Dalla ricostruzione industriale alla sfida sportiva
Pegaso viene fondata come costola dell'azienda statale Enasa, incaricata di ricostruire la produzione di autocarri, autobus e trattori nella Spagna del dopoguerra, occupando gli stabilimenti che erano stati di Hispano-Suiza a Barcellona.
È l'ingegnere Wifredo Ricart, richiamato in patria dopo l'esperienza maturata in Alfa Romeo, a spingere l'azienda oltre il perimetro industriale: la sua idea è costruire una vettura sportiva capace di rappresentare il prestigio tecnico spagnolo sulla scena internazionale, in aperta concorrenza con le grandi case italiane.
Motore
V8 in lega leggera, 2.5-4.7 litri a seconda della serie
Un V8 da competizione fuori scala
La Z-102 monta un motore V8 interamente in lega leggera, con distribuzione a doppio albero a camme in testa, disponibile in diverse cilindrate comprese tra 2,5 e 3,2 litri e con potenze che, a seconda dell'allestimento e della presenza del sovralimentatore, spaziano da poco più di 160 a oltre 350 cavalli.

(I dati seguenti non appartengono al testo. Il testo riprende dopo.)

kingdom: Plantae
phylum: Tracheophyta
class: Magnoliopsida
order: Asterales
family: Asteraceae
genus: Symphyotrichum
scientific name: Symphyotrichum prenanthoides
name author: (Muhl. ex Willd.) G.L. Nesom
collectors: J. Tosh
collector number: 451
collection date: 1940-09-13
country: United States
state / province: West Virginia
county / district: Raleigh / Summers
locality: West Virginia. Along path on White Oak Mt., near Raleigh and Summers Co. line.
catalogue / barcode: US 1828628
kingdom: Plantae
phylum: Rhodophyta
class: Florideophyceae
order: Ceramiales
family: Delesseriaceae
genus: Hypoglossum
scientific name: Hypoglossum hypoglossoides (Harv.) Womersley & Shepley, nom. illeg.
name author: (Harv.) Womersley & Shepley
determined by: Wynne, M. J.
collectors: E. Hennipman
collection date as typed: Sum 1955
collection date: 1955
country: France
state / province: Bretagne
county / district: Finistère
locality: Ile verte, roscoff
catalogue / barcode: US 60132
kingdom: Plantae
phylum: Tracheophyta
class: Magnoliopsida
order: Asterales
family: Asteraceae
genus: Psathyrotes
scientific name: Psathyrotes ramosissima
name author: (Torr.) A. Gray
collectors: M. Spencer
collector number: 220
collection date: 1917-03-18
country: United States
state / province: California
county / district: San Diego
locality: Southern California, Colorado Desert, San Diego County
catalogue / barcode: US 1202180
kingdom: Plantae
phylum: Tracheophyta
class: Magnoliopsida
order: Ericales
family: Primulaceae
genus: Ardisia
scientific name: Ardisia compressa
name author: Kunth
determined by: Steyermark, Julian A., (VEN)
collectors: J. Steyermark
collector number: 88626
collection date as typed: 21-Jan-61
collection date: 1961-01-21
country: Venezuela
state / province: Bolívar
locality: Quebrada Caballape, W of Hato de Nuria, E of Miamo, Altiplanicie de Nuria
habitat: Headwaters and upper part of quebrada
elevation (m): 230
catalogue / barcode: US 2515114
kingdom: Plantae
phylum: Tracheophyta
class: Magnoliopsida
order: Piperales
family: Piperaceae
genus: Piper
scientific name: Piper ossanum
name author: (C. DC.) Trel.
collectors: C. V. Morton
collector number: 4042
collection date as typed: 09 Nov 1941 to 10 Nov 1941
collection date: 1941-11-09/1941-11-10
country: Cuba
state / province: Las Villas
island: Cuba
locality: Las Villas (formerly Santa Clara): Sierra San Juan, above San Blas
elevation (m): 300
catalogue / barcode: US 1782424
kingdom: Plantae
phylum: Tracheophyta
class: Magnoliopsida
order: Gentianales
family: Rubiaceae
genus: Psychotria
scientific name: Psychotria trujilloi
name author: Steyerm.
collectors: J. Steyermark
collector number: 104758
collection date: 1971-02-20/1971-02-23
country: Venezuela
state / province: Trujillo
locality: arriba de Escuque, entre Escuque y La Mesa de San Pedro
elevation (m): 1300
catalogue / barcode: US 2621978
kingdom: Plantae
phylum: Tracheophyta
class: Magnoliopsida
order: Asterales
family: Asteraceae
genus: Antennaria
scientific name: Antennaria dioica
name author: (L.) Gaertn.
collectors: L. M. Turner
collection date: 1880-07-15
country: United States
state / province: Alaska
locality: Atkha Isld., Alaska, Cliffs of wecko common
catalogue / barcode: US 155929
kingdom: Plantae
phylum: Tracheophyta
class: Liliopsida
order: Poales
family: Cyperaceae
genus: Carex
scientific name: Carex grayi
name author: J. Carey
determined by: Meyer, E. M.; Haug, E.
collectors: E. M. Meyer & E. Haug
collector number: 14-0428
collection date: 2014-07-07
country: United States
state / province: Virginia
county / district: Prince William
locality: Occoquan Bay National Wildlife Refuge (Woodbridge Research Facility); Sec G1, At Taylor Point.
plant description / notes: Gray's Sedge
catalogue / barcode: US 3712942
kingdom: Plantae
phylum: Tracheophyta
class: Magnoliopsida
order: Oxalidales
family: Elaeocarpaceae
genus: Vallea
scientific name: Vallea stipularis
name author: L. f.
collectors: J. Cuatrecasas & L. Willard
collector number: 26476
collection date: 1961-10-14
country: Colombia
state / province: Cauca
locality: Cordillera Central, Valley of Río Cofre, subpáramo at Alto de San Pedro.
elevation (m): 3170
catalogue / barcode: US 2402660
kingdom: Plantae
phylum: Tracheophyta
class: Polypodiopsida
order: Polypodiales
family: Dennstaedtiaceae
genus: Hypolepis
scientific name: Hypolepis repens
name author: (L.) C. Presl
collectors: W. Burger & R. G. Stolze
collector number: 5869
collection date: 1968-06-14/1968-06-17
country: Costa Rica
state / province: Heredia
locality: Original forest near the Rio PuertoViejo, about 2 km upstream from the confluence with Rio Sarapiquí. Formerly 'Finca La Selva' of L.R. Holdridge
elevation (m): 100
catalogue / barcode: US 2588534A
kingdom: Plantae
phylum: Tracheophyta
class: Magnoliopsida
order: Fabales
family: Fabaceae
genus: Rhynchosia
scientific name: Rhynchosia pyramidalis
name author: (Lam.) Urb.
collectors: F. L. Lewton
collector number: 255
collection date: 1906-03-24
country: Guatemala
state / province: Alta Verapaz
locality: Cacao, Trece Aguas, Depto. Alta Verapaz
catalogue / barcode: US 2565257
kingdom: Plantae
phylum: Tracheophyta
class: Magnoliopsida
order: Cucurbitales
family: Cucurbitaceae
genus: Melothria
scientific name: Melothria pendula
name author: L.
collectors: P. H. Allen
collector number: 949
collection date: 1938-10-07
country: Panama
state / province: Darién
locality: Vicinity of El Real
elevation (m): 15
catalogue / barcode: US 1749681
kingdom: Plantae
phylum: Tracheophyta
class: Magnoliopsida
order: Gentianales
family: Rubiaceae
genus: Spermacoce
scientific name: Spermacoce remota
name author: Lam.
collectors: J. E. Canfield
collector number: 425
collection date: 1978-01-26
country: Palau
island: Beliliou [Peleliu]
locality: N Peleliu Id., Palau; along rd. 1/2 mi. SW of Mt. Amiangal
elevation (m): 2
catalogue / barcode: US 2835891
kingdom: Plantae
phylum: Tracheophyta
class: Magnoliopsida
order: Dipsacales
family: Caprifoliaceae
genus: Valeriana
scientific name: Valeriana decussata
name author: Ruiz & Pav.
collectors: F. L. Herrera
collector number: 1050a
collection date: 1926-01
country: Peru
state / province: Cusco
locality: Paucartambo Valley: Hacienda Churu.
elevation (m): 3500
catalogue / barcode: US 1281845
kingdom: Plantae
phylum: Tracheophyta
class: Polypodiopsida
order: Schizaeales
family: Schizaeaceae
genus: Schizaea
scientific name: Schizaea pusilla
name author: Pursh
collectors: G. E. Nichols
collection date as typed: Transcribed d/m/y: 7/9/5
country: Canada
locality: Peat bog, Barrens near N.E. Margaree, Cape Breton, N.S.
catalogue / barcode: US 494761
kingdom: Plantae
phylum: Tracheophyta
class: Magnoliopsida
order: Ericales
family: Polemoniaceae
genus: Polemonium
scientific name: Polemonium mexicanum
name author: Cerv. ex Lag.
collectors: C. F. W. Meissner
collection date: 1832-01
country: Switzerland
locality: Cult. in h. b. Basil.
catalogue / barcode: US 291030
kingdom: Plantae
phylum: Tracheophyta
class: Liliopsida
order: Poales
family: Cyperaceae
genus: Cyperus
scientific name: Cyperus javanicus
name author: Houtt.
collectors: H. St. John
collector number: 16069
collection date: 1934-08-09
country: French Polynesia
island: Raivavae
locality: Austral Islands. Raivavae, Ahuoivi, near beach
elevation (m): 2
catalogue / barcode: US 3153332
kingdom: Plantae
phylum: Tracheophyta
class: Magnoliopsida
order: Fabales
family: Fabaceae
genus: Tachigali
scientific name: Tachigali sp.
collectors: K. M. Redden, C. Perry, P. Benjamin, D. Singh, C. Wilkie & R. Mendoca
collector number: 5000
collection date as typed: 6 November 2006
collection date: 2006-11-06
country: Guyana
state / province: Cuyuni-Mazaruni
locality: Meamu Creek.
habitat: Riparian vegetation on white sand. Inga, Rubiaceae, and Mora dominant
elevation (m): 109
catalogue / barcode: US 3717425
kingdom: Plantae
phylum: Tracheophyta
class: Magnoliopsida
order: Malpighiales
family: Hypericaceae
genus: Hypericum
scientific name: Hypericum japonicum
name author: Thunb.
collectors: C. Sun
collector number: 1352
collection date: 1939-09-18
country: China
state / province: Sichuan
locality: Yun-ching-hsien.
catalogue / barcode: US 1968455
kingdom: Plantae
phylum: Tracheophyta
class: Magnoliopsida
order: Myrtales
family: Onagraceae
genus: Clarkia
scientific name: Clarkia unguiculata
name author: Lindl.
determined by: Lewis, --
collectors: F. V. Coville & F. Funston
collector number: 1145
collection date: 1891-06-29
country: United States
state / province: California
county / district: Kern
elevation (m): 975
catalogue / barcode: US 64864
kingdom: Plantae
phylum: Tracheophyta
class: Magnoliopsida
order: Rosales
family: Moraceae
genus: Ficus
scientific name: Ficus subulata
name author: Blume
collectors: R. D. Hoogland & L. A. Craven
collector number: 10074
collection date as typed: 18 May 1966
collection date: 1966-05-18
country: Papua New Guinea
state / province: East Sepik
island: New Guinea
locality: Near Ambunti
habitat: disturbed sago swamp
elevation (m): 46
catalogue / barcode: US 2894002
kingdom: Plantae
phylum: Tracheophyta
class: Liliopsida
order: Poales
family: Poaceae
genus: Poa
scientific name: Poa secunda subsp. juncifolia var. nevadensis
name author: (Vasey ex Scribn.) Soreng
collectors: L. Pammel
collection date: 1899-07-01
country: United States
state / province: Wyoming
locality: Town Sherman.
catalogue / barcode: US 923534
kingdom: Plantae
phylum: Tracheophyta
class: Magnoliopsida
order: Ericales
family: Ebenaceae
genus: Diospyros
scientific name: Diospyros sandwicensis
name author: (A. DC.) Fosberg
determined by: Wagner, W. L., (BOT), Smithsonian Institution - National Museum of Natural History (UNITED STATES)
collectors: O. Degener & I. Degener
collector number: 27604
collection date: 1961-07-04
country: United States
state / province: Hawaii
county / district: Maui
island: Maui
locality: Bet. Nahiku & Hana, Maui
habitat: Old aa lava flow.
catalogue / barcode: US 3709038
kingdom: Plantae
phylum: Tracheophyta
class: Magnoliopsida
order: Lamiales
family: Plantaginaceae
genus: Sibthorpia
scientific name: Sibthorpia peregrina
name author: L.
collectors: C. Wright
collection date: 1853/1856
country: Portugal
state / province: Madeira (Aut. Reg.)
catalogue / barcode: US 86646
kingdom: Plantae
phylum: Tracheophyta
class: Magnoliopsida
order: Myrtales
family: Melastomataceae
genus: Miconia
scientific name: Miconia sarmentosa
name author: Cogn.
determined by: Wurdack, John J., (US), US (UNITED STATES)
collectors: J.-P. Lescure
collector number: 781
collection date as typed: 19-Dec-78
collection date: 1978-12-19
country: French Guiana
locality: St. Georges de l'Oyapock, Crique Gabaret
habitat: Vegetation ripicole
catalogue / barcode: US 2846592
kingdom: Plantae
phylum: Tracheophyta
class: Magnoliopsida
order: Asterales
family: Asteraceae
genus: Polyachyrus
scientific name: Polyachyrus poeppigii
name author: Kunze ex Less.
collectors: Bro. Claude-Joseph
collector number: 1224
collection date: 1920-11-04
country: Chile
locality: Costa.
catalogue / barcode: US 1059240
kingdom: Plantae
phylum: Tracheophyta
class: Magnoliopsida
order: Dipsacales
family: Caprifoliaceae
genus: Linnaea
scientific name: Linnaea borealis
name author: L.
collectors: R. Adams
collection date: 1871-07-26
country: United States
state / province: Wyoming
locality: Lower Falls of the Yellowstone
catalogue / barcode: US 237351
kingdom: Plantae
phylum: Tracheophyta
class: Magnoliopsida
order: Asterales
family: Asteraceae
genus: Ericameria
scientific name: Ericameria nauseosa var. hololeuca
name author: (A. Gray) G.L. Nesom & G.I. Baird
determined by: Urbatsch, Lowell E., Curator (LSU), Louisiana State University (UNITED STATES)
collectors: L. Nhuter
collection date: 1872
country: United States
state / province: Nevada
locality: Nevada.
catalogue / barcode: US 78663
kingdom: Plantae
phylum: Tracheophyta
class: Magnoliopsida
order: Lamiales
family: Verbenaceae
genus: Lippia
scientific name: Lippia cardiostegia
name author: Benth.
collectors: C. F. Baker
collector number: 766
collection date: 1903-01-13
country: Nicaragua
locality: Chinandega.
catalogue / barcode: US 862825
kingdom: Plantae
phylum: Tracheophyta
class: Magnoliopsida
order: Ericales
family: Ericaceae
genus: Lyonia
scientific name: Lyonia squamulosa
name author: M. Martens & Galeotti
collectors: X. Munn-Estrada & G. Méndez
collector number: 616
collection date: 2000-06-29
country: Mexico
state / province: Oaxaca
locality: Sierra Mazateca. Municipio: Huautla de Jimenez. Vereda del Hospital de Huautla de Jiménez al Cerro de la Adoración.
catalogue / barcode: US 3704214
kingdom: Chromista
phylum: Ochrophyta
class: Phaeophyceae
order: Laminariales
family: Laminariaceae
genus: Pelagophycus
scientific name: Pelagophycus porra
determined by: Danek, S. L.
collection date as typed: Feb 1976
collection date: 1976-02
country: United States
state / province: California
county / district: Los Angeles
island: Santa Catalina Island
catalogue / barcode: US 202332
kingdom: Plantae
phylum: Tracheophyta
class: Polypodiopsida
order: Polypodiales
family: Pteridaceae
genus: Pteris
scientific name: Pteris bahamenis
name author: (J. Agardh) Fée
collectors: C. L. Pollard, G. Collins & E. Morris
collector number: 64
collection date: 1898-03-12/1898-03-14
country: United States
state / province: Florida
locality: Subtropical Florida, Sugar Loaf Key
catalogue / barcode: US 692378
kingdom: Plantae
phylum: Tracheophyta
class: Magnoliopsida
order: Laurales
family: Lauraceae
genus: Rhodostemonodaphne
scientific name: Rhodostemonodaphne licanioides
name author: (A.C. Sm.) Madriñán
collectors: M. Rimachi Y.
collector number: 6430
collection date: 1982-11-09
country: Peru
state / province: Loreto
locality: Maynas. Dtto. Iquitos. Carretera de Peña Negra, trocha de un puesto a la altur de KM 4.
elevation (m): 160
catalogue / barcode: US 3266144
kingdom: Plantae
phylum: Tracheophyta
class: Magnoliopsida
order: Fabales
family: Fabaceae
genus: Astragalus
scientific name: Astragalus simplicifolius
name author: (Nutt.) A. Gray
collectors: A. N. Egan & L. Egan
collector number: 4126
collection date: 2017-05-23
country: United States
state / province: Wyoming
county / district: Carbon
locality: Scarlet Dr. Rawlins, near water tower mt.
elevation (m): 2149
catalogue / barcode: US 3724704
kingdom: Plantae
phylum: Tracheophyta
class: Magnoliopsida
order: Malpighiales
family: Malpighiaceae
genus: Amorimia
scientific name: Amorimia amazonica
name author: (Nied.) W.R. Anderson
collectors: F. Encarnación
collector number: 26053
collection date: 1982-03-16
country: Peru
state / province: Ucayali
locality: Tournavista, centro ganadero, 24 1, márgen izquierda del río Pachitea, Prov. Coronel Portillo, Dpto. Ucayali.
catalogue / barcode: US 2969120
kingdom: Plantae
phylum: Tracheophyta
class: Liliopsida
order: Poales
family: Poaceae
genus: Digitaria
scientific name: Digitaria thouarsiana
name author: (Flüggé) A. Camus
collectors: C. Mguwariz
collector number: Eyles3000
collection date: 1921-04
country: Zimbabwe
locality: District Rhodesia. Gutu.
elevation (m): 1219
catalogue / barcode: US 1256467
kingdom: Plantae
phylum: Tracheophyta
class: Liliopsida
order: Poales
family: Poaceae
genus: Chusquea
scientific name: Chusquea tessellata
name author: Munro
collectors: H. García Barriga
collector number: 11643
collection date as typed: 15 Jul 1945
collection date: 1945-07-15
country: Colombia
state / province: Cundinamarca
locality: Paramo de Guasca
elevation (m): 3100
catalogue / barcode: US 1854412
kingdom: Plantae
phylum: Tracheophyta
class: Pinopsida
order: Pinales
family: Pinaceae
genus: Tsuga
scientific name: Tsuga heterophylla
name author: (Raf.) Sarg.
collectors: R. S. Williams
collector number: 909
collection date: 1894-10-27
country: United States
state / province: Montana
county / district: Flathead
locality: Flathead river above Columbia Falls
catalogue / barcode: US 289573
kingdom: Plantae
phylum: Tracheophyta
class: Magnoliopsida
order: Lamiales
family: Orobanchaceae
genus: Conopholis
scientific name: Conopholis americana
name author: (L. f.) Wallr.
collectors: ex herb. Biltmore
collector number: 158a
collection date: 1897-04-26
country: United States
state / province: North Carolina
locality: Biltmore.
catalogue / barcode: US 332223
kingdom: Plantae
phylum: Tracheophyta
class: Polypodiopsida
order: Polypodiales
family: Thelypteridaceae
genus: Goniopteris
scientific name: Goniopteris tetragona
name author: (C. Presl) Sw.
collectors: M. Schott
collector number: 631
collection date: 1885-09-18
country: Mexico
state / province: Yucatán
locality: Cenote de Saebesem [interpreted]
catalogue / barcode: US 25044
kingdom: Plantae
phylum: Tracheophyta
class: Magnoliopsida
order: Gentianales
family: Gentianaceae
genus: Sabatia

- Telaio tubolare in acciaio
- Cambio a cinque rapporti non sincronizzato, posizionato al retrotreno insieme al differenziale
- Alimentazione a carburatori multipli o, nelle versioni più spinte, tramite compressore volumetrico
Una soluzione tecnica raffinata, costosa da produrre e da mantenere, che testimonia l'ambizione ingegneristica di Ricart più che una logica industriale sostenibile.
Velocità massima
Fino a 243 km/h nelle versioni sovralimentate
Il record di Jabbeke e le corse
Il momento di maggiore gloria arriva nel settembre 1953 a Jabbeke, in Belgio, dove una Z-102 sovralimentata guidata da Celso Fernández stabilisce un record di velocità sul chilometro lanciato, superando i 240 km/h e mettendo in ombra rivali blasonati come la Jaguar XK120.
Sul fronte delle competizioni ufficiali, invece, i risultati non furono all'altezza delle attese: la Pegaso partecipò a eventi come le 24 Ore di Le Mans e la Carrera Panamericana senza ottenere piazzamenti di rilievo, complice anche un incidente che coinvolse il pilota Jose Jover durante i test per la 24 Ore.
Anni di produzione
1951-1958
Perché il sogno sportivo si fermò presto
Costruita senza compromessi sui costi, la Z-102 risultò un'auto proibitiva anche per gli standard delle gran turismo di lusso dell'epoca, con volumi di vendita necessariamente ridottissimi. La produzione si fermò nel 1958, dopo appena sette anni e un breve tentativo di rilancio con la successiva Z-103, che semplificò la meccanica ma non riuscì a invertire la rotta commerciale.
Da allora Pegaso tornò a concentrarsi esclusivamente sui veicoli industriali, restando un marchio di riferimento in Spagna fino all'acquisizione da parte di Iveco, che ne ha mantenuto viva l'eredità come brand storico.